While retail market watchers have been focused on Bitcoin these past two weeks, it is important to consider that gold, the Japanese (and US) stock market, as well as global cocoa, the US Housing Price Index and Malaysian palm oil are all moving around their historic price highs.
What do all of these have in common? They are “hard assets,” meaning that the underlying-asset has an intrinsic purpose (not necessarily value) unlike “cash” or money. The exceptions are gold and Bitcoin, neither of which, exactly like cash, can keep the rain off your head, cover your private parts, or be eaten.
Bitcoin (BTC) and gold serve as alternative forms of currency, functioning as “cash substitutes.” They are acquired and traded with speculative intent, their value derived from the conversion price back into cash. Understand that cash is only a “store of wealth” because it is a “medium of exchange.” Try using a “Japanese Philippines 500 Pesos Occupation Note” to buy your next two-piece Chickenjoy.
Remember the lady on the sinking Titanic who took several oranges with her in the lifeboat rather than her diamond jewelry?
The prices of hard assets vary, and not all of them are currently valued at a high price. Nickel is trading at just under $18,000 a ton, down from $48,800 a ton in early 2022. Unless the government intervenes rigorously, prices are always subject to supply/demand. Indonesia controls about 75 percent of the premium nickel supply and banned exports. Other producers spent heavily to increase production. Now Indonesia has been dumping nickel on the global markets to force other producers out of business, and it is working.
BHP Group Limited, an Australian multinational mining and metals producer, just wrote down the entire value of its Western Australian nickel mining operation after reporting an 86 percent year-on-year plunge in net income for the second half of 2023. Miner Anglo American Plc. was forced to take a $500 million write-down on its nickel business last week.
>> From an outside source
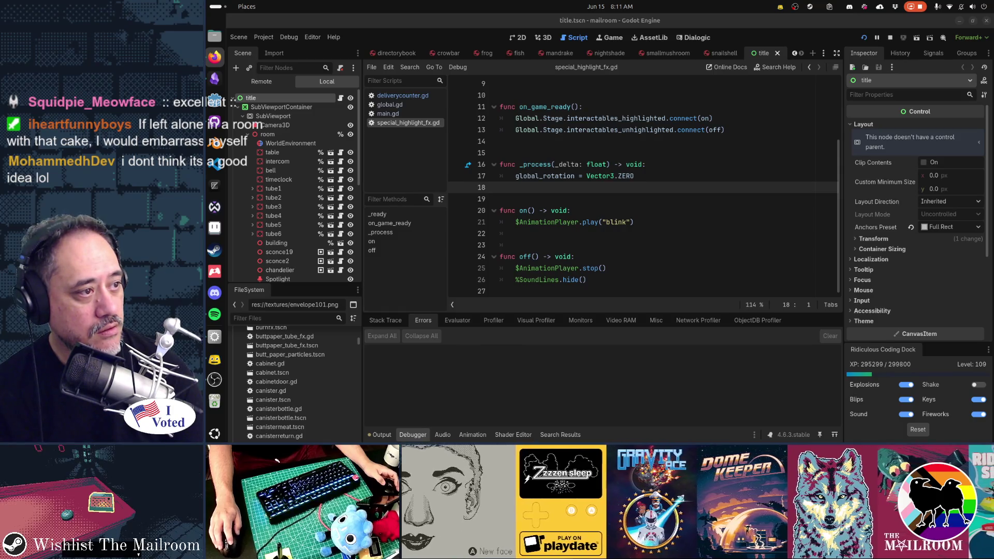
Switch to the Chrome window showing the Costco mocha bar cake photo.
{"action": "key", "text": "alt+Tab"}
Throughout 2024, there has been a consistent trend of individuals actively converting their cash into tangible hard assets.
The debt load of the US is growing at a quicker rate in recent months, increasing about $1 trillion nearly every 100 days. From $31 trillion 12 months ago, it now stands at $34.4 trillion. We are told that this is unsustainable. Bank of America investment strategist Michael Hartnett writes, “Little wonder ‘debt debasement’ trades [are] closing in on all-time highs, i.e. gold [at] $2,177/oz, Bitcoin $68,134.” Moody’s Investors Service lowered its ratings outlook on the US government to “negative” from “stable” last November.
Conventional economic wisdom says that the US currency should undergo debasement, resulting in a weaker value. But the US Dollar Index is at a 21-year high and has been since mid-2022. Also, the US 10-year bond interest rate is at a 16-year high and has been since mid-2023, which makes owning US dollar and lending it to the US government desirable and safe. The fact is that all Western currencies are now subject to political intervention.
So why are investors large and small moving to “hard assets”? The answer is found in history.
Brandon Smith: “The Roaring Twenties was a decade of economic growth and widespread prosperity, driven by recovery from wartime devastation and deferred spending, a boom in construction, and the rapid growth of consumer goods such as automobiles and electricity in North America and Europe. It was an era of mass production and rampant consumerism, but it was all fueled by easy access to debt.”
All governments are going to tell the people that it has the economy under firm control and to quote English anchoress Julian of Norwich in 1365 during the middle of a black plague, “All shall be well, and all manner of thing shall be well.”
Yet the markets that are ultimately controlled by the people and the people’s money are never wrong in the long run. During a depression or recession, people sell assets and run to the bank. In inflationary times, they buy assets and get rid of the cash. The latter is what we are seeing now.